Where have I gone wrong in this integral?

Question

The integral in question is $$I= \int{\frac{25}{(3 \cos x+4 \sin x)^2}}dx$$

Answer 1

Hint one: $3 \cos{x} + 4 \sin{x} = 5 \cos{(x-\delta)}$.

Hint two: $$\int du \, \sec^2{u} = \tan{u} + C$$

Answer 2

You wish to determine $I = \int \frac{25}{(3 \cos x + 4 \sin x)^2} dx$, then (as you have done) write the integrand as $(\frac{5}{3 \cos x + 4 \sin x})^2$. Then this is equal to $\frac{1}{\sin^2 (x + \alpha)}$, which you have shown.

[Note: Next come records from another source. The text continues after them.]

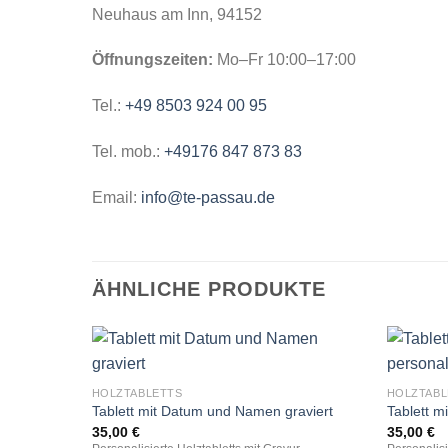
Neuhaus am Inn, 94152
Öffnungszeiten:
Mo–Fr 10:00–17:00
Tel.:
+49 8503 924 00 95
Tel. mob.:
+49176 847 873 83
Email:
info@te-passau.de
ÄHNLICHE PRODUKTE
HOLZTABLETTS
HOLZTABL
Tablett mit Datum und Namen graviert
Tablett m
35,00
€
35,00
€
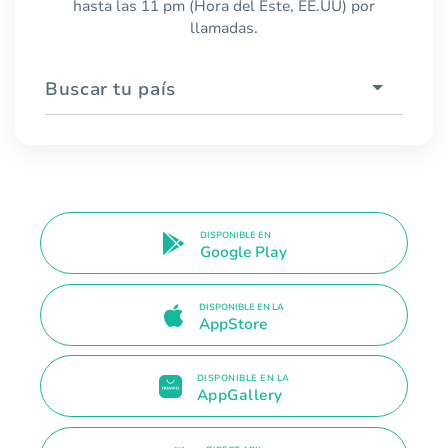
hasta las 11 pm (Hora del Este, EE.UU) por
llamadas.
Buscar tu país
DISPONIBLE EN
Google Play
DISPONIBLE EN LA
AppStore
DISPONIBLE EN LA
AppGallery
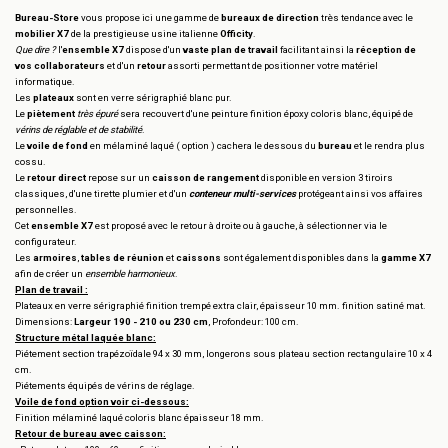
Bureau-Store
vous propose ici une gamme de
bureaux de direction
très tendance avec le
mobilier X7
de la prestigieuse usine italienne
Officity
.
Que dire ?
l'
ensemble X7
dispose d'un
vaste plan de travail
facilitant ainsi la
réception de
vos collaborateurs
et d'un
retour
assorti permettant de positionner votre matériel
informatique.
Les
plateaux
sont en verre sérigraphié blanc pur.
Le
piètement
très épuré
sera recouvert d'une peinture finition époxy coloris blanc, équipé de
vérins de réglable et de stabilité
.
Le
voile de fond
en mélaminé laqué ( option ) cachera le dessous du
bureau
et le rendra plus
cossu.
Le
retour direct
repose sur un
caisson de rangement
disponible en version 3 tiroirs
classiques, d'une tirette plumier et d'un
conteneur multi-services
protégeant ainsi vos affaires
personnelles.
Cet
ensemble X7
est proposé avec le retour à droite ou à gauche, à sélectionner via le
configurateur.
Les
armoires
,
tables de réunion
et
caissons
sont également disponibles dans la
gamme X7
afin de créer un
ensemble harmonieux
.
Plan de travail :
Plateaux en verre sérigraphié finition trempé extra clair, épaisseur 10 mm. finition satiné mat.
Dimensions:
Largeur 190 - 210 ou 230 cm
, Profondeur: 100 cm.
Structure métal laquée blanc:
Piétement section trapézoïdale 94 x 30 mm, longerons sous plateau section rectangulaire 10 x 4
cm.
Piétements équipés de vérins de réglage.
Voile de fond option voir ci-dessous:
Finition mélaminé laqué coloris blanc épaisseur 18 mm.
Retour de bureau avec caisson:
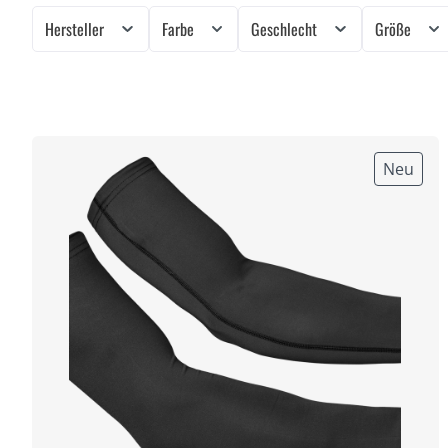
Hersteller
Farbe
Geschlecht
Größe
Neu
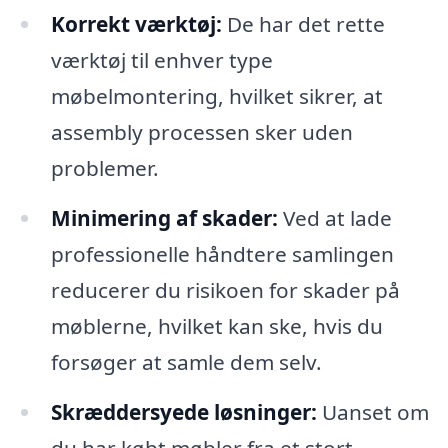
Korrekt værktøj:
De har det rette
værktøj til enhver type
møbelmontering, hvilket sikrer, at
assembly processen sker uden
problemer.
Minimering af skader:
Ved at lade
professionelle håndtere samlingen
reducerer du risikoen for skader på
møblerne, hvilket kan ske, hvis du
forsøger at samle dem selv.
Skræddersyede løsninger:
Uanset om
du har købt møbler fra et stort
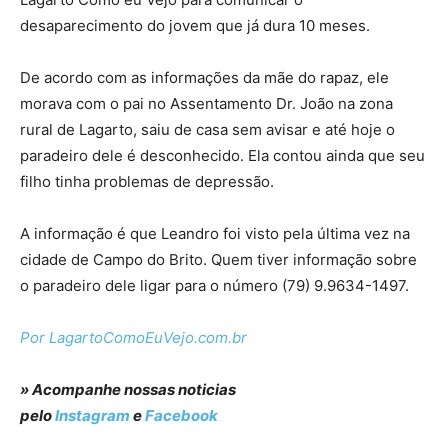
desaparecimento do jovem que já dura 10 meses.
De acordo com as informações da mãe do rapaz, ele
morava com o pai no Assentamento Dr. João na zona
rural de Lagarto, saiu de casa sem avisar e até hoje o
paradeiro dele é desconhecido. Ela contou ainda que seu
filho tinha problemas de depressão.
A informação é que Leandro foi visto pela última vez na
cidade de Campo do Brito. Quem tiver informação sobre
o paradeiro dele ligar para o número (79) 9.9634-1497.
Por LagartoComoEuVejo.com.br
» Acompanhe nossas noticias
pelo
Instagram
e
Facebook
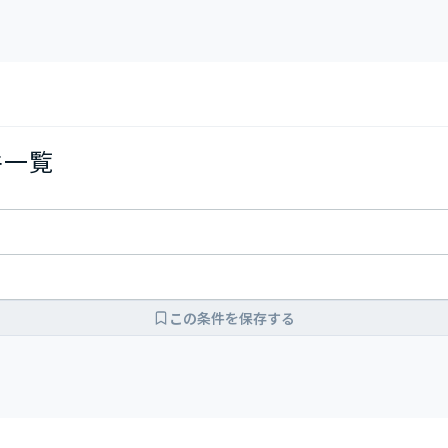
件一覧
この条件を保存する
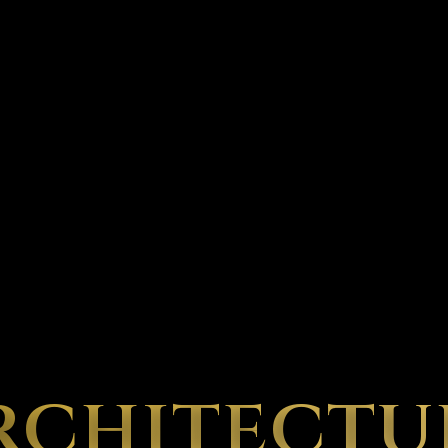
rchitectu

So, finally you have to determine $I = \int \frac{1}{\sin^2 (x + \alpha)} dx$. Introduce the variable $y = x + \alpha$ so that the desired integral is $I = \int \frac{1}{\sin^2 (y)} dy$. This is not a particular straight forward integral to determine. Look at Evaluate $\int\frac{d\theta}{1+x\sin^2(\theta)}$ for the approach to solve this.

Answer 3

Beside the good hint given by Ron Gordon, it seems that the tangent half-angle substitution works quite well $$t=\tan(\frac x2)\qquad \cos(x)=\frac{1-t^2}{1+t^2}\qquad \sin(x)=\frac{2t}{1+t^2}\qquad dx=\frac{2\,dt}{1+t^2}$$ leads, after simplifcation and partial fraction decomposition, to $$\int \frac{25}{(3\cos(x)+4\sin(x))^2} dx=\int\frac{50 \left(t^2+1\right)}{\left(-3 t^2+8 t+3\right)^2}\,dt=5 \int\left(\frac{1}{(3 t+1)^2}+\frac{1}{(t-3)^2}\right)\,dt$$ which seems to be practicable.